Pandémie COVID19, paysage au milieu des déferlantes.

Publié le 20 Juin 2020

 

Si Canaille le Rouge

n'a pas compétence

pour arbitrer

les querelles médicales

Il s'arroge le droit

de dire les responsabilités

du Capital

 

Pandémie COVID19, paysage au milieu des déferlantes.

 

Certes, ce qui suit ne fera pas le tour de la question mais va dégager de l'espace pour aider à la reflexion.

Premier constat

Si on ne sait toujours pas exactement de quoi il provient, chauvegolin sinistrement facétieux, pansouris de laboratoire ou autre, d’un point de vue biologique ce COVID19 ne sélectionne pas qui il attaque.

Jaune, noir, rouge, blanc, indigo, violet, bleu, tout homo sapiens-sapiens se présentant peut être alpagué. ce qui est un argument de moins pour toute hiérarchisation raciale du genre humain.

Second constat :

Les modes de propagations coïncident avec deux critères.

a) il suit le cheminement commerciaux : à la route de la soie a succédé les lignes et sillons du COVID. Ils passent par les espaces de négoces qui en font leur Samarcande, Venise ou ligue hanséatique de l’échange viral : espaces sociaux certes, mais surtout concentrations industrielles et commerciales, zones franches, ports et aéroports.

b) S’il s'attaque indifféremment les humains,  sa zone de "chalandise"est directement liée à la qualité de la résidences des cibles et ce sont les populations socialement les plus vulnérables qui sont le plus atteintes et concentrent les taux de décès les plus important. De Rio à St Denis, de Londres à Delhi, du Bronx à Madrid, les mêmes quartiers de la misère sociale et de la précarité du logement des travailleurs les plus mal payés lui permettent de fournir la sinistre matière première pour l'industrie funéraire.
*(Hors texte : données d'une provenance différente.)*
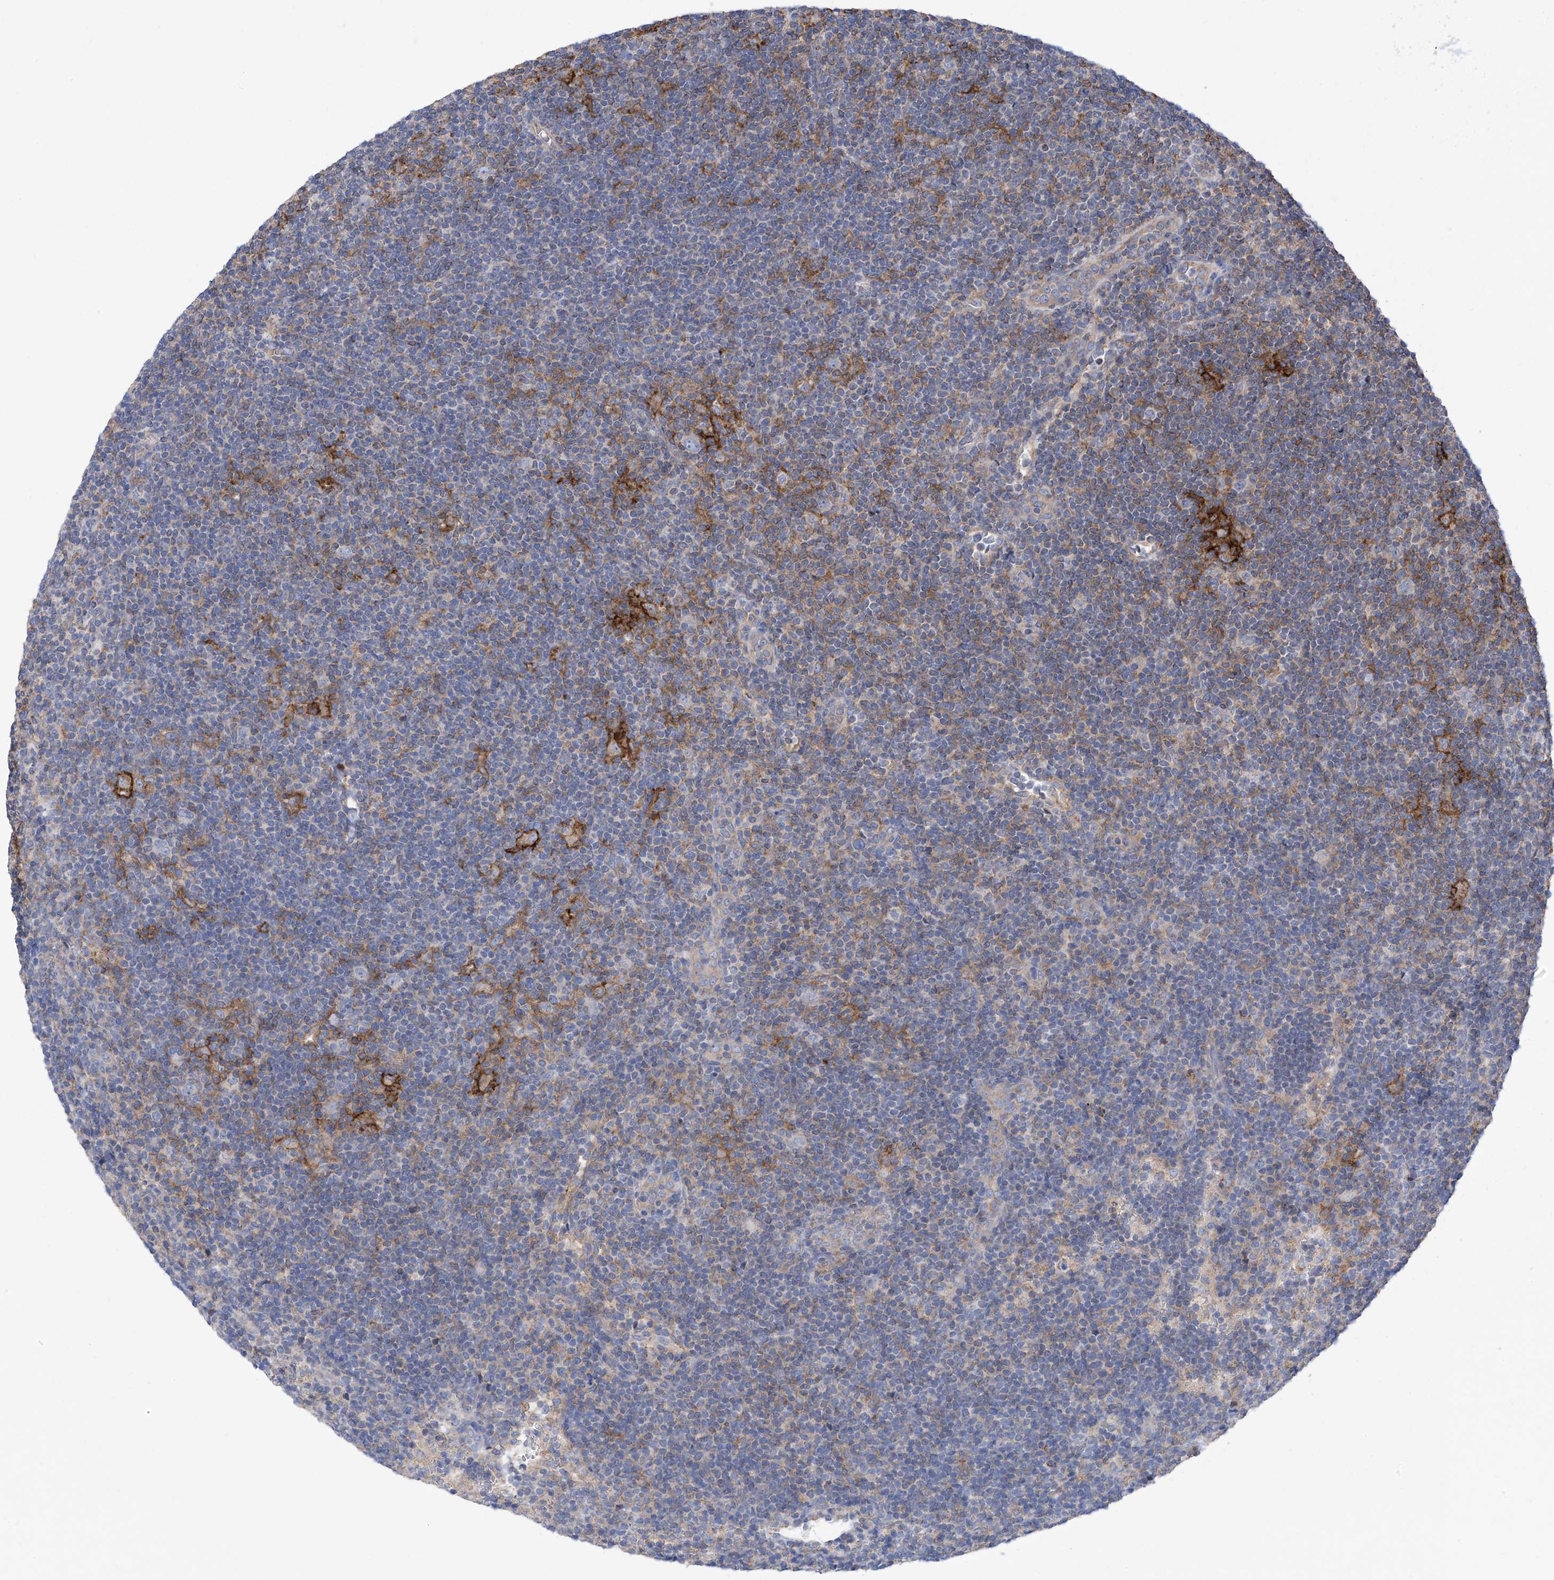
{"staining": {"intensity": "negative", "quantity": "none", "location": "none"}, "tissue": "lymphoma", "cell_type": "Tumor cells", "image_type": "cancer", "snomed": [{"axis": "morphology", "description": "Hodgkin's disease, NOS"}, {"axis": "topography", "description": "Lymph node"}], "caption": "IHC photomicrograph of neoplastic tissue: lymphoma stained with DAB reveals no significant protein expression in tumor cells.", "gene": "P2RX7", "patient": {"sex": "female", "age": 57}}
Troisième constat intimement liés aux précédents

Ce sont les pays aux système médicaux les plus développés ou le plus excentrés des ces lignes et sillons qui s’en sortent le mieux. Choix politique (Cuba), géographique Afrique, Si l'histoire sociale peut aider à limiter les dégâts, la situation économique "privilégié" pèse d'autant plus que le capital est prégnant ((France, pays scandinaves etc.) .

Cette crise sanitaire est donc structurellement ancrée aux critères économiques qui ont facilité sa diffusion et sélectionné ses victimes .

En cela il est impossible de nier son lien avec le système économique régissant la quasi totalité de la planète : le mode de production capitaliste. Tout comme il est impossible de séparer la qualité des ripostes médicales à l’asservissement des gouvernements aux exigences capitalistes. Le Brésil et ses plius de 50 000 morts en est l’exemple aussi odieux que caricatural.

Ce qui conduit à cette double conclusion :

La santé publique est un sujet éminemment politique avant d'être scientifique et la réponse aux exigences sanitaires impose de se défaire au plus vite du facteur économique qui catalyse les conséquences de chaque alerte : l'exploitation de l'homme par l'homme qui crée les zones de non droit à la santé.

Le droit à la santé est verrouillé par les choix du capital, il vérifie ainsi qu’il est en soi un espace d'intervention révolutionnaire et justifie encore plus si besoin était un soutien ionconditionnel aux personnel de santé qui sont sur la première ligne de cette guerre de classe et donc de répression par le capital.